WHAT TO PRODUCE =>
Find every line of the records that has "your" and return it.

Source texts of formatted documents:
- - - - - - -

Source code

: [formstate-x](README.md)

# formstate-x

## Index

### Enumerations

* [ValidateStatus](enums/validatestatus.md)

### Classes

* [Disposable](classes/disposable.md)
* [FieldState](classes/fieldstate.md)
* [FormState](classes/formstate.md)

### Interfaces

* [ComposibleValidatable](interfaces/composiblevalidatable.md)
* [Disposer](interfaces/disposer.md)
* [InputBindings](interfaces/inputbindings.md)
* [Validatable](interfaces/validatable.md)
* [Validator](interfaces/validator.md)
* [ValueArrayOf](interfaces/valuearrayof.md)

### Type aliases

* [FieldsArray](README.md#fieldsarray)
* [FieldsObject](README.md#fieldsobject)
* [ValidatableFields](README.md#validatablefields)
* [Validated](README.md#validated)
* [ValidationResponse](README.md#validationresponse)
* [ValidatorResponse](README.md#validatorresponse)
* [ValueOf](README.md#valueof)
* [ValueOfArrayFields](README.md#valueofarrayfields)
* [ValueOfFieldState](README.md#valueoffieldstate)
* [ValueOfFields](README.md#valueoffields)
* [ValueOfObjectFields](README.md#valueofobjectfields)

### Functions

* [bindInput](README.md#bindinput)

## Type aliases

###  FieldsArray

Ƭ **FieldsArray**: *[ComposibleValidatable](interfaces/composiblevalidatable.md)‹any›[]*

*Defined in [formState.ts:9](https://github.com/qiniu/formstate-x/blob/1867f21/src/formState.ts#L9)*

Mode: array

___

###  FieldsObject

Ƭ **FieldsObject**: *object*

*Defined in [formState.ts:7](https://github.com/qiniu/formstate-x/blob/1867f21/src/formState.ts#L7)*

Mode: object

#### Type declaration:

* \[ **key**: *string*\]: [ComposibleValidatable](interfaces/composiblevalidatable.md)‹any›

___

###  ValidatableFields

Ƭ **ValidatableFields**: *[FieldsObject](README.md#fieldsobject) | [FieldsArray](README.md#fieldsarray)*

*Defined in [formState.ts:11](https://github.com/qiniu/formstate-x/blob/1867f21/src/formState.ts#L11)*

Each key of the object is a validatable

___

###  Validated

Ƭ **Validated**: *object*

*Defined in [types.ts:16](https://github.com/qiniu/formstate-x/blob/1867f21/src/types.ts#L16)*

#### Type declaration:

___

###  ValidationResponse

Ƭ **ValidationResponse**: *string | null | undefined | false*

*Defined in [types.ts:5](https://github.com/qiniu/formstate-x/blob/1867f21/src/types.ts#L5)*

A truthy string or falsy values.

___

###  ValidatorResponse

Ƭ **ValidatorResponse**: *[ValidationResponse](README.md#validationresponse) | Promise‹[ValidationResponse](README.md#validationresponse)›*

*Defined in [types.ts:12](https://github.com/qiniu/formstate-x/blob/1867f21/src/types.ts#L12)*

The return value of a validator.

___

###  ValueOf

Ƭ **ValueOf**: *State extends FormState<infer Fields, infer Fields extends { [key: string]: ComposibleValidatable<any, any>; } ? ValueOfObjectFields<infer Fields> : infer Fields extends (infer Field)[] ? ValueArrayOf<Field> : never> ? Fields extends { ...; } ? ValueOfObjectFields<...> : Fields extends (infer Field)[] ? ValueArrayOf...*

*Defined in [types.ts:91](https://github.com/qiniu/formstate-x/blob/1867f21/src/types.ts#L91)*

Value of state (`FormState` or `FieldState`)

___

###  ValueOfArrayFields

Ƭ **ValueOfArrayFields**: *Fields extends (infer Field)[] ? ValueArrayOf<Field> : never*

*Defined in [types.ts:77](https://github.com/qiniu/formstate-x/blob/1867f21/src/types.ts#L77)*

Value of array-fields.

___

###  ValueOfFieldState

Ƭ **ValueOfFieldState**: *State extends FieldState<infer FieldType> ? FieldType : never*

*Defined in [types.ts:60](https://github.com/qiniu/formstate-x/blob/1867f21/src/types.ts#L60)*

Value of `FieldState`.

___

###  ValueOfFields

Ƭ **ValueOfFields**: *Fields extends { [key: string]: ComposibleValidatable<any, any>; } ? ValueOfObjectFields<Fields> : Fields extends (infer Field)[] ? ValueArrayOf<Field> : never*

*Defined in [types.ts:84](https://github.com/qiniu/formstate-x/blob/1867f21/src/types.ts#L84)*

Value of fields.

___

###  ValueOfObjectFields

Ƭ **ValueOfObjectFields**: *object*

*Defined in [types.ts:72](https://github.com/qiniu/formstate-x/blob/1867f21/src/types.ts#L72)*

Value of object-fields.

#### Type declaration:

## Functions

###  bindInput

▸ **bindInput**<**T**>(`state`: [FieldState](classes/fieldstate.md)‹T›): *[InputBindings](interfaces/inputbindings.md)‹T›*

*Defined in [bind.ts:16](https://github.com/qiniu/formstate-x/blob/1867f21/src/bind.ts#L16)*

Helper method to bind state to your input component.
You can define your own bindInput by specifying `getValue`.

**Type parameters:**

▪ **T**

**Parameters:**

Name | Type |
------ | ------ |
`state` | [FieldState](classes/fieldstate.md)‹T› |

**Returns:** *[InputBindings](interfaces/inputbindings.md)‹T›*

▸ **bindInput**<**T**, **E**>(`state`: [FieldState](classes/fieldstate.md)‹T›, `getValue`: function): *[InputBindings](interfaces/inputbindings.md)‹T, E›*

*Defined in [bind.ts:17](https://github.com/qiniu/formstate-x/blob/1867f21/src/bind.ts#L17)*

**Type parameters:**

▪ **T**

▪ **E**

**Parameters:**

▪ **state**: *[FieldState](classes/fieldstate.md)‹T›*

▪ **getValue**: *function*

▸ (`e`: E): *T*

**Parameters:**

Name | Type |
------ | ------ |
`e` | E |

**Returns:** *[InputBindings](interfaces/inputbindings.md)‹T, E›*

- - - - - - -

SOLUTION FOR THIS EXERCISE =>
Helper method to bind state to your input component.
You can define your own bindInput by specifying `getValue`.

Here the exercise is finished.